## start
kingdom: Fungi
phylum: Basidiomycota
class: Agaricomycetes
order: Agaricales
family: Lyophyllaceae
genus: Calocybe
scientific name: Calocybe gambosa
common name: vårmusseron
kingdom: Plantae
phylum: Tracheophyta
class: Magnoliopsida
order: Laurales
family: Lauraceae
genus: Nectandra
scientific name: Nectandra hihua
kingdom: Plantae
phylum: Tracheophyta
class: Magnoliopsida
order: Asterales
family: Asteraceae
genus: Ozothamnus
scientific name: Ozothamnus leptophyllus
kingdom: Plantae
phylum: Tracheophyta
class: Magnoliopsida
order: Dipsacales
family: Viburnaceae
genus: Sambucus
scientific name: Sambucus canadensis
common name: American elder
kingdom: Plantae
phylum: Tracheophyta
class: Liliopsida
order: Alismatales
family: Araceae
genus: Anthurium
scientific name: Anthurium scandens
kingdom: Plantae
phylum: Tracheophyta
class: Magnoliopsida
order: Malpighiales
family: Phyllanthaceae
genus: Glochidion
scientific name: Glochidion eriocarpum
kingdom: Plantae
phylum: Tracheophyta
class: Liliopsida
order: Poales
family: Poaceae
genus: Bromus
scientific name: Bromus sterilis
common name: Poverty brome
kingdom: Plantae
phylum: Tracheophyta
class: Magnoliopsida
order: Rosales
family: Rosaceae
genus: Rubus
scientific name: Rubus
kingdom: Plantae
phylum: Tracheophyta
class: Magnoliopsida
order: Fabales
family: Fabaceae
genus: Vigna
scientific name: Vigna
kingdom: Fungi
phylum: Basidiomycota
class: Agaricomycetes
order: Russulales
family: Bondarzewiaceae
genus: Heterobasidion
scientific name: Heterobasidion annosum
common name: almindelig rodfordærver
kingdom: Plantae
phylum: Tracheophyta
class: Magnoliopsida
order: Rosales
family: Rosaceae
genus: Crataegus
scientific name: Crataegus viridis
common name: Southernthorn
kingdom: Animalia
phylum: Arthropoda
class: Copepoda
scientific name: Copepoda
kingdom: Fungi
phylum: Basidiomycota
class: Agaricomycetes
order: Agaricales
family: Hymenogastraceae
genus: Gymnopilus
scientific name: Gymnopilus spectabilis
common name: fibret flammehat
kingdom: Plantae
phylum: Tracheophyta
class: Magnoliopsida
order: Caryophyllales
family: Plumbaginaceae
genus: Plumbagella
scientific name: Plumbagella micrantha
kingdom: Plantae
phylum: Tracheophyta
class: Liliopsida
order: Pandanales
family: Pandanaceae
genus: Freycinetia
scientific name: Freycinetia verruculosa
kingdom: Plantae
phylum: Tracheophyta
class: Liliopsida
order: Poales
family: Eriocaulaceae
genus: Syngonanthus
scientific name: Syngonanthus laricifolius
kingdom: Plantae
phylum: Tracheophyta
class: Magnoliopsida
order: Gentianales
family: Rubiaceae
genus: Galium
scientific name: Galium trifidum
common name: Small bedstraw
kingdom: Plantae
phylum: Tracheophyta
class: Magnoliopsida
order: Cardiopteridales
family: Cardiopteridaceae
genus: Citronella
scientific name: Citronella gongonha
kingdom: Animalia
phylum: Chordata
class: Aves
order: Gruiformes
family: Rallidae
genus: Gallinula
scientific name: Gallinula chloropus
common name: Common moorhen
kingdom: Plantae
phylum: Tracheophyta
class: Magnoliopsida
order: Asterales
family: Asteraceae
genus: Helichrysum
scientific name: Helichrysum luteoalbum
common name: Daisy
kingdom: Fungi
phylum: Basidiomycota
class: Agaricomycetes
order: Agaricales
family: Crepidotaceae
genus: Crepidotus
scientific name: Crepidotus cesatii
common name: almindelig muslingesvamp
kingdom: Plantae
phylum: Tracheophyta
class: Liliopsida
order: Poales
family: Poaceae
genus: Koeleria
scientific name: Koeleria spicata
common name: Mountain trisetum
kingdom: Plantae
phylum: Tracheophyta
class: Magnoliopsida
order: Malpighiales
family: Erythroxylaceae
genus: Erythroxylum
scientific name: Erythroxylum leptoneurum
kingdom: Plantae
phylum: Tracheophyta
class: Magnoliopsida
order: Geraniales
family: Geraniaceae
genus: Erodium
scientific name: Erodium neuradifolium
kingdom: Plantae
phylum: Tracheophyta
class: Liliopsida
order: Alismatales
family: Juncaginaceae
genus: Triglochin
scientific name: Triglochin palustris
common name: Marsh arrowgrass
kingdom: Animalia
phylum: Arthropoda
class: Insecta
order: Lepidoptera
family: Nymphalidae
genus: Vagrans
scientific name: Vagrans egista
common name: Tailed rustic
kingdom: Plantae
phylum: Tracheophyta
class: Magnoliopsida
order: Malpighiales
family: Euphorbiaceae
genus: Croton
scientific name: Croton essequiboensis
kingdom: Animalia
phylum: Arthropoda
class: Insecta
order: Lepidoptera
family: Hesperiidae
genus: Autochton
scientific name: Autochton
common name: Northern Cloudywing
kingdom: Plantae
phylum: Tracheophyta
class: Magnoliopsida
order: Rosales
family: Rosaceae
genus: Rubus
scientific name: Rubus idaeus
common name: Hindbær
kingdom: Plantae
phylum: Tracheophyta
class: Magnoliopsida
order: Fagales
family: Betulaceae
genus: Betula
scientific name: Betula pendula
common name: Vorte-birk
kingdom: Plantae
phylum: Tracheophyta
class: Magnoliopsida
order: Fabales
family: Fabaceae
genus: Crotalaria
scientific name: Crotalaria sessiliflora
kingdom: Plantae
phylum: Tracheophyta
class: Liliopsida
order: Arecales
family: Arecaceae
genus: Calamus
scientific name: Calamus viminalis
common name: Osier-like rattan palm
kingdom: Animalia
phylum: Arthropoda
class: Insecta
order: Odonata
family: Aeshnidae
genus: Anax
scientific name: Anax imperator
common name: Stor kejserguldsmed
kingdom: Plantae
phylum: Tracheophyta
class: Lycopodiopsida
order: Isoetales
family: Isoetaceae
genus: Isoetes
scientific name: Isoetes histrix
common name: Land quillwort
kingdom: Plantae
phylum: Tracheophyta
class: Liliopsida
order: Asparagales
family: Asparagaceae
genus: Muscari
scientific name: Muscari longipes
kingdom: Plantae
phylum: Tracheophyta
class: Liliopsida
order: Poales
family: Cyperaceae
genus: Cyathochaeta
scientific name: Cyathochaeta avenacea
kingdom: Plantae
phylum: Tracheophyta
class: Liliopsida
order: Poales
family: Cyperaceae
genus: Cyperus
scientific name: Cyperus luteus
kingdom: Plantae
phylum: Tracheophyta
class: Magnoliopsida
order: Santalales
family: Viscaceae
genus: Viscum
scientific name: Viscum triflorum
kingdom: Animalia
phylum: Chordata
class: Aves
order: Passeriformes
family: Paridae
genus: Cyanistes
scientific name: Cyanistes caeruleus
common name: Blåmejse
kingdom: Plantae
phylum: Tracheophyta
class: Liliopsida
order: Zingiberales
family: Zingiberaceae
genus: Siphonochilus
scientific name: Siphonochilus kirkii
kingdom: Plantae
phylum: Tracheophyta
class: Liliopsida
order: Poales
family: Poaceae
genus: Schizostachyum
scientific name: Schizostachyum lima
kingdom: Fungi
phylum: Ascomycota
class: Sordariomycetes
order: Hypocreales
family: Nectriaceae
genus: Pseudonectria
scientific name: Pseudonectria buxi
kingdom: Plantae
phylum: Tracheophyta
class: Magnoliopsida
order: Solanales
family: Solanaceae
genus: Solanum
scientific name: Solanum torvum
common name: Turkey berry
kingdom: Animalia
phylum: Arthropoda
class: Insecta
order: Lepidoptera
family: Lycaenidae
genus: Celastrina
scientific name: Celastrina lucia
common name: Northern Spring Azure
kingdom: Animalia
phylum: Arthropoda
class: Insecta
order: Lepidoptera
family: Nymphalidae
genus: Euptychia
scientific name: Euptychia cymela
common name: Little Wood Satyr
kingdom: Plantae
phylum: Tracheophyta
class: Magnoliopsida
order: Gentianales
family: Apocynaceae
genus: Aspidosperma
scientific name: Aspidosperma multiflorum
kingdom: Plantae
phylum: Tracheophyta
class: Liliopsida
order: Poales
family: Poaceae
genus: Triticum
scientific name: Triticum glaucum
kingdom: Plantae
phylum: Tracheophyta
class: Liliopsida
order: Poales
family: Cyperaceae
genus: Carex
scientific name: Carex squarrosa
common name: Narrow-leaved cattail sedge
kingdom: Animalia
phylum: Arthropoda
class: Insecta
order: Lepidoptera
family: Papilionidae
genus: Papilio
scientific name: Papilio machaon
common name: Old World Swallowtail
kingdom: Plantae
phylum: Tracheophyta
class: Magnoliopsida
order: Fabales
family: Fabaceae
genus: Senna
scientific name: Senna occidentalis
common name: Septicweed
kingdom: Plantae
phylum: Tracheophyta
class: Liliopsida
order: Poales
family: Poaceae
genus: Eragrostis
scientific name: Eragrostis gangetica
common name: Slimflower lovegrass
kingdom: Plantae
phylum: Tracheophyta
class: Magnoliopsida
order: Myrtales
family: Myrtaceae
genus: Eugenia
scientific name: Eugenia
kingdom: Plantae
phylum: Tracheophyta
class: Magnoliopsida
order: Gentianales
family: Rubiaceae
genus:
## end
◆ PROMPT ◆
Turn the lines above, from the one containing "genus: Cyperus" through the one containing "genus: Pseudonectria", into a numbered list, and skip any blank lines.

◆ RESPONSE TO THE EXERCISE ◆
1. genus: Cyperus
2. scientific name: Cyperus luteus
3. kingdom: Plantae
4. phylum: Tracheophyta
5. class: Magnoliopsida
6. order: Santalales
7. family: Viscaceae
8. genus: Viscum
9. scientific name: Viscum triflorum
10. kingdom: Animalia
11. phylum: Chordata
12. class: Aves
13. order: Passeriformes
14. family: Paridae
15. genus: Cyanistes
16. scientific name: Cyanistes caeruleus
17. common name: Blåmejse
18. kingdom: Plantae
19. phylum: Tracheophyta
20. class: Liliopsida
21. order: Zingiberales
22. family: Zingiberaceae
23. genus: Siphonochilus
24. scientific name: Siphonochilus kirkii
25. kingdom: Plantae
26. phylum: Tracheophyta
27. class: Liliopsida
28. order: Poales
29. family: Poaceae
30. genus: Schizostachyum
31. scientific name: Schizostachyum lima
32. kingdom: Fungi
33. phylum: Ascomycota
34. class: Sordariomycetes
35. order: Hypocreales
36. family: Nectriaceae
37. genus: Pseudonectria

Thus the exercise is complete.